Journal of Patient-Reported Outcomes (Jun 2021)
Development of patient-reported outcomes item set to evaluate acute treatment toxicity to pelvic online magnetic resonance-guided radiotherapy
Abstract
Abstract Background A new technology in cancer treatment, the MR-linac, provides online magnetic resonance-guided radiotherapy (MRgRT) that combines real-time visualization of the tumor and surrounding tissue with radiation therapy to deliver treatment more accurately. Online MRgRT makes it possible to minimize treatment volume, potentially reducing acute treatment toxicity. Patient-reported outcomes (PRO) add the patient perspective to evaluating treatment toxicity related to new technology. The objective of this mixed-methods study was to develop and explore the content validity of a set of PRO items to evaluate acute pelvic toxicity to radiotherapy including online MRgRT. Methods A literature review and chart audit were conducted to identify symptomatic adverse events (AEs) to be selected from the Patient-Reported Outcomes Version of the Common Terminology Criteria for Adverse Events (PRO-CTCAE) library and European Organisation for Research and Treatment of Cancer (EORTC) item library. To validate the content, the item set was applied in a prospective pilot cohort of patients referred for primary pelvic RT with curative intent. Patients reported symptoms weekly during RT (4–8 weeks) and the subsequent 4 weeks. Follow-up reports were collected at 8, 12, and 24 weeks after RT. To ensure symptom coverage clinician-reported toxicity and individual patient interviews were conducted. The symptomatic AEs were included in the final item set if ≥20% of patients reported them. Results Eighteen acute symptomatic AEs were selected for the initial item set. Forty patients (32 prostate cancer, 8 cervical cancer) were included in the pilot study. Patients with prostate cancer and those with cervical cancer both reported all 18 acute AEs. However, vomiting was not reported by > 20% of patients thus excluded from the item set. Adding a few diagnosis-specific AEs to the final item set was required for both prostate and cervical cancer patients. Conclusions A PRO item set for patients with pelvic cancer treated with radiotherapy with a curative intent was developed and content validity explored. In the pilot study, the item set captured the most common acute symptomatic AEs for patients with prostate and cervical cancer related to pelvic RT including online MRgRT. Further validation of the content in broader disease sites would be needed in future studies.

**Raw data**.

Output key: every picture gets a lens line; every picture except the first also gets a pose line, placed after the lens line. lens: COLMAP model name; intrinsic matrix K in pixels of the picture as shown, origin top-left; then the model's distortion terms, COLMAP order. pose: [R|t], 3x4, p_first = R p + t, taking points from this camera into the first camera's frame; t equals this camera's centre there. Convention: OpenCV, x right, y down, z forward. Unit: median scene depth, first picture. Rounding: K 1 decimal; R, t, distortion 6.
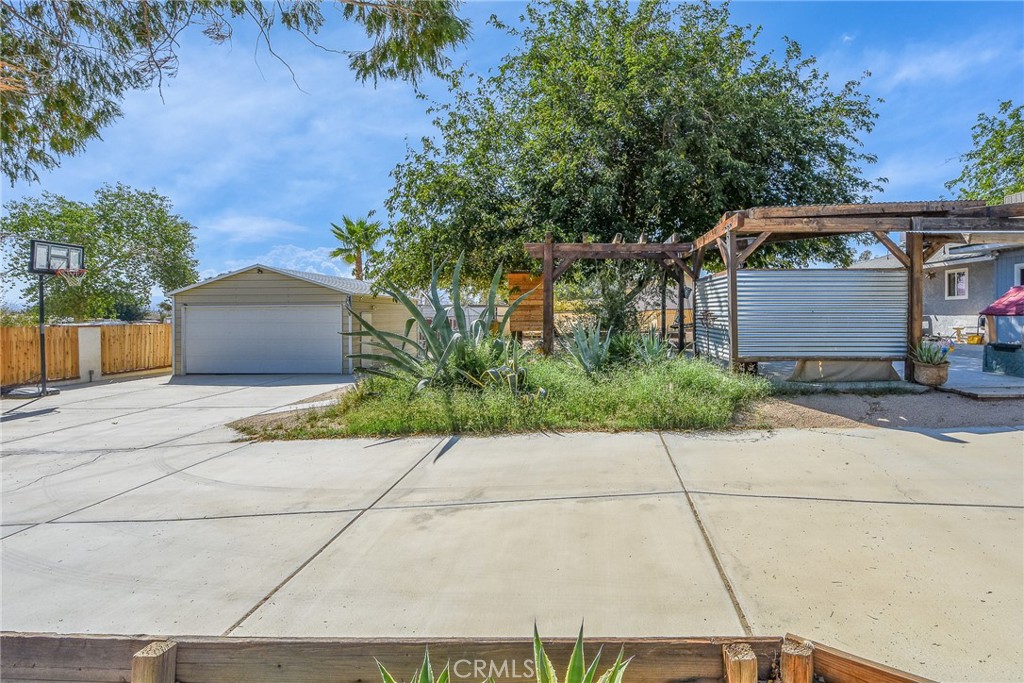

**What needs to be done**. In the abstract on pelvic radiotherapy toxicity, which acute symptom was left out of the final item set?

**Answer to this exercise**. Vomiting